Diverse strategie riducono il rischio di hard-pack:

  • Costruzione di reti tissotropiche utilizzando l'argilla organica (pre-macinazione attivata prima dell'aggiunta del pigmento) o la silice pirogenica si crea una struttura a punto di snervamento che sospende fisicamente le piastrine a riposo, rallentando significativamente la velocità di sedimentazione.
  • Design a sedimenti morbidi — garantire che il disperdente fornisca una repulsione interparticellare moderata ma non eccessiva — consentire alle piastrine di depositarsi liberamente anziché compattarsi saldamente. I sistemi eccessivamente dispersi formano paradossalmente sedimenti più duri perché le piastrine si sedimentano individualmente e si impacchettano in modo efficiente.
  • Controllo del caricamento dei pigmenti viene spesso trascurato: concentrazioni superiori al 5–8% (in peso nel rivestimento finito) aumentano l'interazione particella-particella, peggiorando contemporaneamente sia l'orientamento che il comportamento di sedimentazione.

Le valutazioni del controllo di qualità per la sedimentazione dovrebbero includere il volume di sedimentazione dopo 7 giorni di riposo (senza modificatori reologici) e una valutazione della ridispersione utilizzando un protocollo di agitazione temporizzato e a bassa energia. Una formulazione che ritorna ad un aspetto uniforme entro 60 secondi da una leggera agitazione è generalmente accettabile sul campo. Tutto ciò che richiede un intervento meccanico segnala che è necessaria una correzione della formulazione.

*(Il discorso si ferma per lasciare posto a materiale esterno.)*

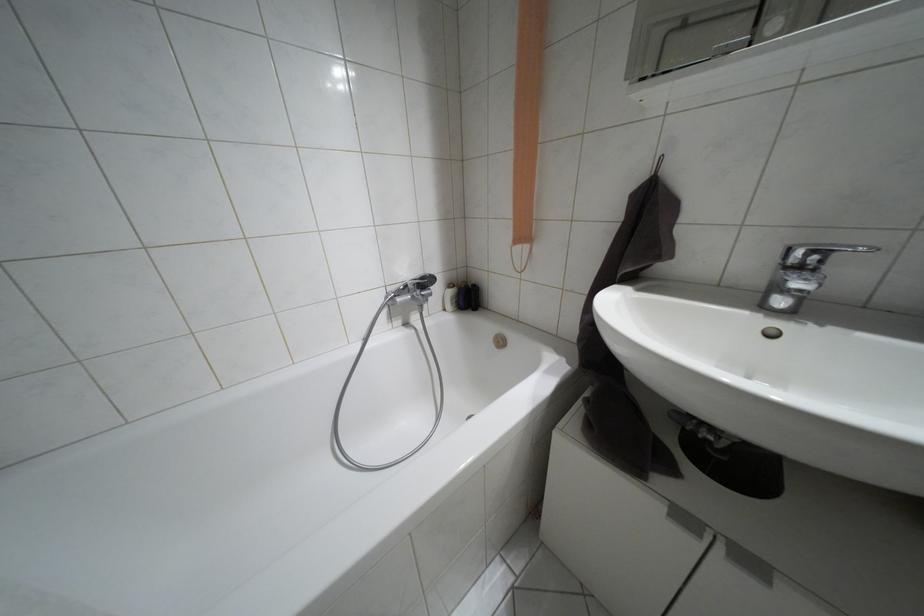
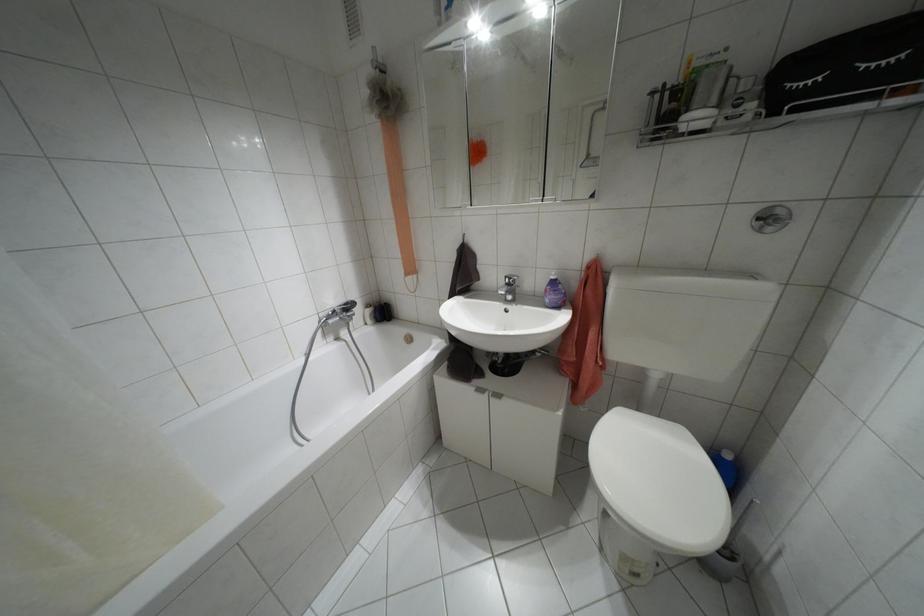
Where in the second image is the point corresponding to point (797, 269) from the first image?

(507, 284)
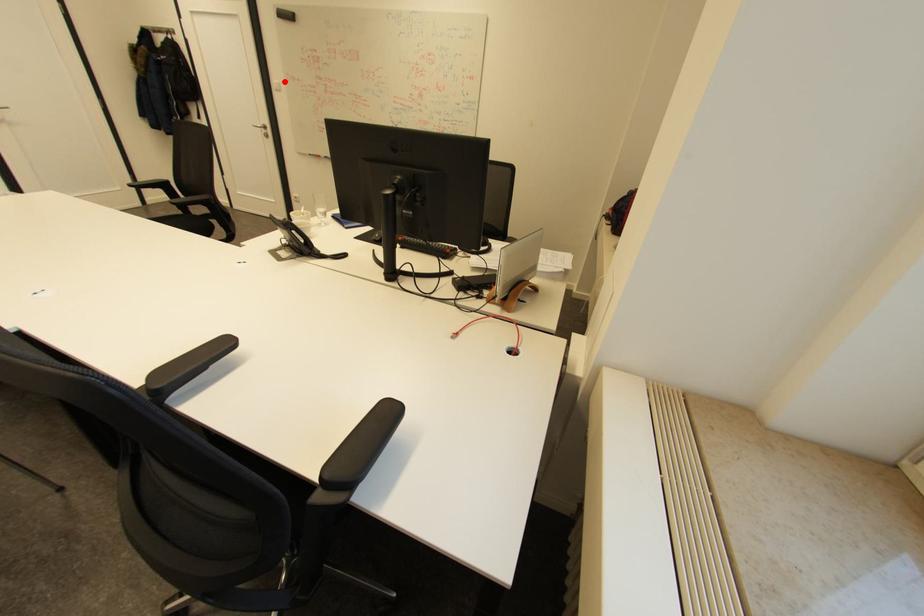
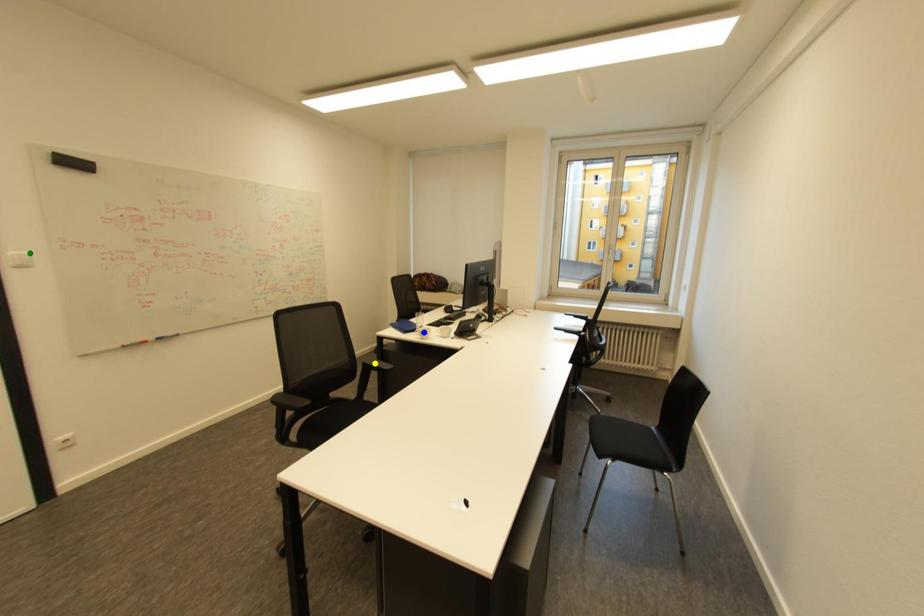
Question: I am providing you with two images of the same scene from different viewpoints. A red point is marked on the first image. You are given multiple points on the second image. Which spot in image 2 lines up with the point in image 1?

Choices:
 (A) green point
 (B) yellow point
 (C) blue point

Answer: (A)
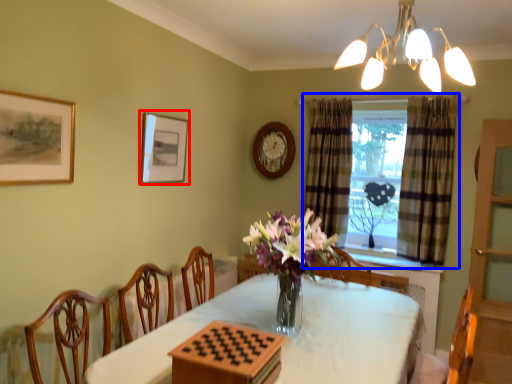
Question: Which object is further to the camera taking this photo, picture frame (highlighted by a red box) or window (highlighted by a blue box)?

Choices:
 (A) picture frame
 (B) window

Answer: (B)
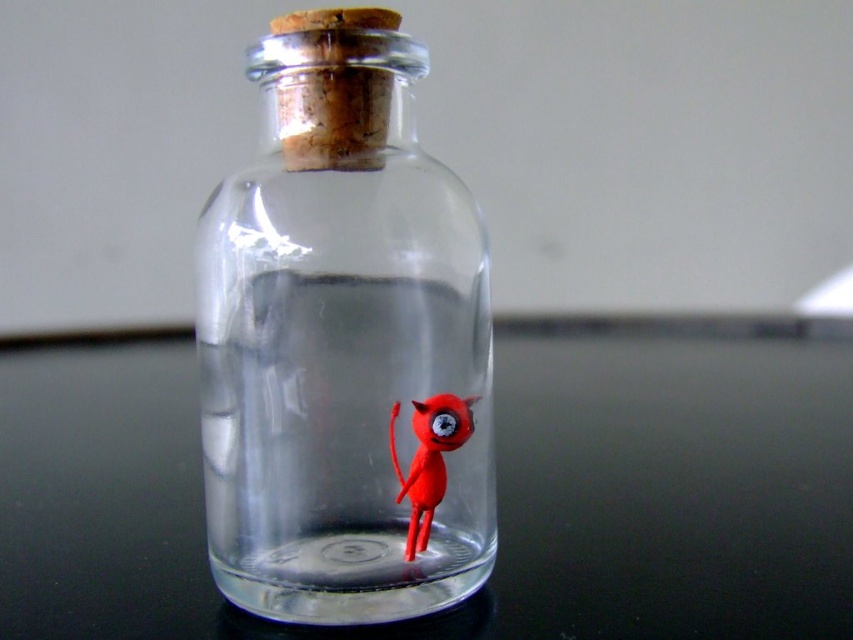
Question: Is black glass table at center wider than transparent glass bottle at center?

Choices:
 (A) yes
 (B) no

Answer: (A)

Question: Estimate the real-world distances between objects in this image. Which object is closer to the transparent glass bottle at center?

Choices:
 (A) black glass table at center
 (B) rubber matte toy at center

Answer: (B)

Question: Which of the following is the farthest from the observer?

Choices:
 (A) (461, 432)
 (B) (68, 595)

Answer: (B)

Question: In this image, where is black glass table at center located relative to rubber matte toy at center?

Choices:
 (A) above
 (B) below

Answer: (A)

Question: Observing the image, what is the correct spatial positioning of black glass table at center in reference to rubber matte toy at center?

Choices:
 (A) above
 (B) below

Answer: (A)

Question: Which of the following is the closest to the observer?

Choices:
 (A) (173, 339)
 (B) (425, 536)

Answer: (B)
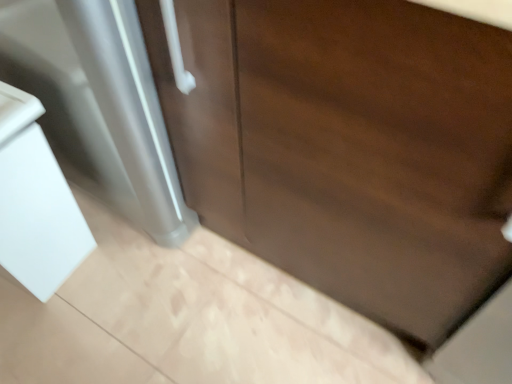
Where is `dark wood door at center`? dark wood door at center is located at coordinates (348, 146).

What do you see at coordinates (348, 146) in the screenshot? I see `dark wood door at center` at bounding box center [348, 146].

What do you see at coordinates (35, 202) in the screenshot? This screenshot has height=384, width=512. I see `white glossy sink at lower left` at bounding box center [35, 202].

Image resolution: width=512 pixels, height=384 pixels. What are the coordinates of `white glossy sink at lower left` in the screenshot? It's located at (35, 202).

Measure the distance between white glossy sink at lower left and camera.

The distance of white glossy sink at lower left from camera is 85.99 centimeters.

Where is `dark wood door at center`? This screenshot has height=384, width=512. dark wood door at center is located at coordinates (348, 146).

Which object is positioned more to the right, white glossy sink at lower left or dark wood door at center?

From the viewer's perspective, dark wood door at center appears more on the right side.

Based on the photo, in the image, is white glossy sink at lower left positioned in front of or behind dark wood door at center?

Visually, white glossy sink at lower left is located behind dark wood door at center.

Between point (28, 143) and point (334, 281), which one is positioned in front?

The point (28, 143) is closer to the camera.

From the image's perspective, which one is positioned lower, white glossy sink at lower left or dark wood door at center?

white glossy sink at lower left, from the image's perspective.

From a real-world perspective, relative to dark wood door at center, is white glossy sink at lower left vertically above or below?

white glossy sink at lower left is situated lower than dark wood door at center in the real world.

Considering the sizes of white glossy sink at lower left and dark wood door at center in the image, is white glossy sink at lower left wider or thinner than dark wood door at center?

Clearly, white glossy sink at lower left has less width compared to dark wood door at center.

Who is shorter, white glossy sink at lower left or dark wood door at center?

white glossy sink at lower left.

Between white glossy sink at lower left and dark wood door at center, which one has smaller size?

With smaller size is white glossy sink at lower left.

Would you say dark wood door at center is part of white glossy sink at lower left's contents?

No, dark wood door at center is located outside of white glossy sink at lower left.

Is white glossy sink at lower left not close to dark wood door at center?

That's not correct — white glossy sink at lower left is a little close to dark wood door at center.

Is dark wood door at center at the back of white glossy sink at lower left?

No, white glossy sink at lower left is not facing away from dark wood door at center.

This screenshot has width=512, height=384. In order to click on door above the white glossy sink at lower left (from a real-world perspective) in this screenshot , I will do `click(348, 146)`.

Is dark wood door at center at the right side of white glossy sink at lower left?

Yes.

In the image, is dark wood door at center positioned in front of or behind white glossy sink at lower left?

dark wood door at center is in front of white glossy sink at lower left.

From the picture: Which is less distant, (259, 9) or (56, 235)?

Point (259, 9)

From the image's perspective, would you say dark wood door at center is positioned over white glossy sink at lower left?

Yes, from the image's perspective, dark wood door at center is on top of white glossy sink at lower left.

From a real-world perspective, is dark wood door at center under white glossy sink at lower left?

Actually, dark wood door at center is physically above white glossy sink at lower left in the real world.

Which object is thinner, dark wood door at center or white glossy sink at lower left?

white glossy sink at lower left is thinner.

Between dark wood door at center and white glossy sink at lower left, which one has more height?

With more height is dark wood door at center.

Considering the relative sizes of dark wood door at center and white glossy sink at lower left in the image provided, is dark wood door at center smaller than white glossy sink at lower left?

Incorrect, dark wood door at center is not smaller in size than white glossy sink at lower left.

Is dark wood door at center surrounding white glossy sink at lower left?

Definitely not — white glossy sink at lower left is not inside dark wood door at center.

Are dark wood door at center and white glossy sink at lower left beside each other?

No, dark wood door at center is not in contact with white glossy sink at lower left.

Is dark wood door at center facing away from white glossy sink at lower left?

dark wood door at center is not turned away from white glossy sink at lower left.

Locate an element on the screen. door lying in front of the white glossy sink at lower left is located at coordinates (348, 146).

Identify the location of sink that is behind the dark wood door at center. (35, 202).

Identify the location of sink below the dark wood door at center (from a real-world perspective). This screenshot has width=512, height=384. (35, 202).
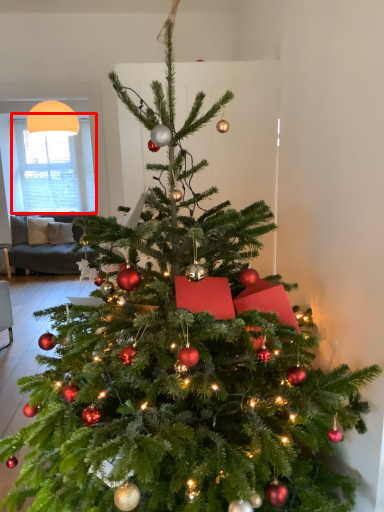
Question: From the image's perspective, considering the relative positions of window screen (annotated by the red box) and lamp in the image provided, where is window screen (annotated by the red box) located with respect to the staircase?

Choices:
 (A) above
 (B) below

Answer: (B)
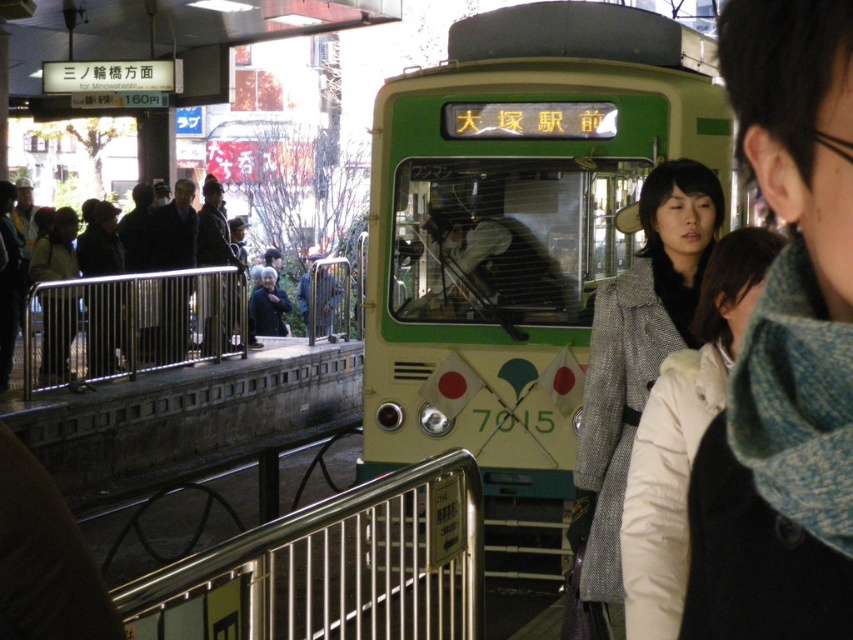
Question: Among these objects, which one is nearest to the camera?

Choices:
 (A) white wool coat at center
 (B) gray wool coat at center
 (C) blue knit scarf at center
 (D) dark brown coat at center

Answer: (C)

Question: Observing the image, what is the correct spatial positioning of blue knit scarf at center in reference to dark gray fabric jacket at center?

Choices:
 (A) left
 (B) right

Answer: (B)

Question: Is satin silver railing at left thinner than dark brown coat at center?

Choices:
 (A) no
 (B) yes

Answer: (A)

Question: Among these points, which one is nearest to the camera?

Choices:
 (A) (828, 54)
 (B) (641, 285)
 (C) (730, 276)

Answer: (A)

Question: Considering the real-world distances, which object is farthest from the dark brown coat at center?

Choices:
 (A) white wool coat at center
 (B) gray wool coat at center
 (C) green matte bus at center

Answer: (A)

Question: Does blue knit scarf at center have a greater width compared to satin silver railing at left?

Choices:
 (A) yes
 (B) no

Answer: (B)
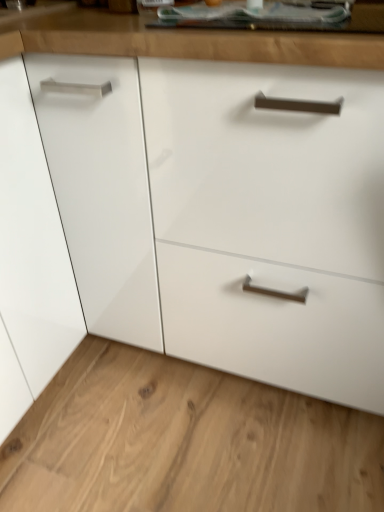
What is the approximate height of glossy wood counter top at upper center?

glossy wood counter top at upper center is 4.59 centimeters in height.

In order to click on glossy wood counter top at upper center in this screenshot , I will do `click(181, 41)`.

Describe the element at coordinates (181, 41) in the screenshot. The image size is (384, 512). I see `glossy wood counter top at upper center` at that location.

In order to face glossy wood counter top at upper center, should I rotate leftwards or rightwards?

Turn right by 12.184 degrees to look at glossy wood counter top at upper center.

You are a GUI agent. You are given a task and a screenshot of the screen. Output one action in this format:
    pyautogui.click(x=<x>, y=<y>)
    Task: Click on the white glossy drawer at lower right
    
    Given the screenshot: What is the action you would take?
    pyautogui.click(x=184, y=442)

Image resolution: width=384 pixels, height=512 pixels. What do you see at coordinates (184, 442) in the screenshot?
I see `white glossy drawer at lower right` at bounding box center [184, 442].

The image size is (384, 512). Find the location of `glossy wood counter top at upper center`. glossy wood counter top at upper center is located at coordinates (181, 41).

Which is more to the left, glossy wood counter top at upper center or white glossy drawer at lower right?

white glossy drawer at lower right.

Which is behind, glossy wood counter top at upper center or white glossy drawer at lower right?

white glossy drawer at lower right.

Which is behind, point (167, 39) or point (304, 410)?

The point (304, 410) is more distant.

From the image's perspective, is glossy wood counter top at upper center located above white glossy drawer at lower right?

Yes, from the image's perspective, glossy wood counter top at upper center is above white glossy drawer at lower right.

From a real-world perspective, is glossy wood counter top at upper center positioned under white glossy drawer at lower right based on gravity?

No, from a real-world perspective, glossy wood counter top at upper center is not under white glossy drawer at lower right.

Between glossy wood counter top at upper center and white glossy drawer at lower right, which one has larger width?

Wider between the two is white glossy drawer at lower right.

Is glossy wood counter top at upper center shorter than white glossy drawer at lower right?

In fact, glossy wood counter top at upper center may be taller than white glossy drawer at lower right.

In the scene shown: Based on their sizes in the image, would you say glossy wood counter top at upper center is bigger or smaller than white glossy drawer at lower right?

Considering their sizes, glossy wood counter top at upper center takes up less space than white glossy drawer at lower right.

Is glossy wood counter top at upper center situated inside white glossy drawer at lower right or outside?

glossy wood counter top at upper center lies outside white glossy drawer at lower right.

Are glossy wood counter top at upper center and white glossy drawer at lower right located far from each other?

No.

Could you tell me if glossy wood counter top at upper center is facing white glossy drawer at lower right?

No, glossy wood counter top at upper center is not turned towards white glossy drawer at lower right.

How distant is glossy wood counter top at upper center from white glossy drawer at lower right?

They are 35.68 inches apart.

Locate an element on the screen. The height and width of the screenshot is (512, 384). plain behind the glossy wood counter top at upper center is located at coordinates (184, 442).

Is white glossy drawer at lower right to the right of glossy wood counter top at upper center from the viewer's perspective?

No.

Is white glossy drawer at lower right further to the viewer compared to glossy wood counter top at upper center?

Yes, the depth of white glossy drawer at lower right is greater than that of glossy wood counter top at upper center.

Does point (294, 471) come in front of point (357, 40)?

No, (294, 471) is behind (357, 40).

From the image's perspective, is white glossy drawer at lower right located above glossy wood counter top at upper center?

No, from the image's perspective, white glossy drawer at lower right is not on top of glossy wood counter top at upper center.

From a real-world perspective, between white glossy drawer at lower right and glossy wood counter top at upper center, who is vertically lower?

From a 3D spatial view, white glossy drawer at lower right is below.

Can you confirm if white glossy drawer at lower right is thinner than glossy wood counter top at upper center?

No.

Considering the relative sizes of white glossy drawer at lower right and glossy wood counter top at upper center in the image provided, is white glossy drawer at lower right taller than glossy wood counter top at upper center?

No, white glossy drawer at lower right is not taller than glossy wood counter top at upper center.

Does white glossy drawer at lower right have a smaller size compared to glossy wood counter top at upper center?

No, white glossy drawer at lower right is not smaller than glossy wood counter top at upper center.

Is white glossy drawer at lower right inside the boundaries of glossy wood counter top at upper center, or outside?

white glossy drawer at lower right lies outside glossy wood counter top at upper center.

Would you say white glossy drawer at lower right is a long distance from glossy wood counter top at upper center?

white glossy drawer at lower right is actually quite close to glossy wood counter top at upper center.

Could you tell me if white glossy drawer at lower right is turned towards glossy wood counter top at upper center?

No, white glossy drawer at lower right is not oriented towards glossy wood counter top at upper center.

Find the location of a particular element. counter top above the white glossy drawer at lower right (from a real-world perspective) is located at coordinates (181, 41).

You are a GUI agent. You are given a task and a screenshot of the screen. Output one action in this format:
    pyautogui.click(x=<x>, y=<y>)
    Task: Click on the plain below the glossy wood counter top at upper center (from a real-world perspective)
    
    Given the screenshot: What is the action you would take?
    pyautogui.click(x=184, y=442)

Find the location of a particular element. The width and height of the screenshot is (384, 512). counter top above the white glossy drawer at lower right (from a real-world perspective) is located at coordinates (181, 41).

Per le applicazioni che richiedono una durata di conservazione prolungata o stabilità nel trasporto, il gamma di pigmenti perlescenti funzionali comprende gradi con trattamenti superficiali specializzati progettati per ridurre la formazione di impacchi duri sia nei sistemi a base acqua che a base solvente. L'abbinamento del giusto grado di pigmento con le strategie di dispersione descritte in questa guida produce formulazioni che funzionano in modo coerente da lotto a lotto e da applicazione ad applicazione.

Infine, per un contesto più ampio su come i pigmenti perlati interagiscono con diversi supporti di inchiostro e rivestimento – compresa la gestione della viscosità in sistemi specializzati – la copertura dettagliata di pigmenti perlescenti nei sistemi di inchiostri da stampa fornisce approfondimenti complementari che si trasferiscono direttamente alla pratica di formulazione dei rivestimenti industriali.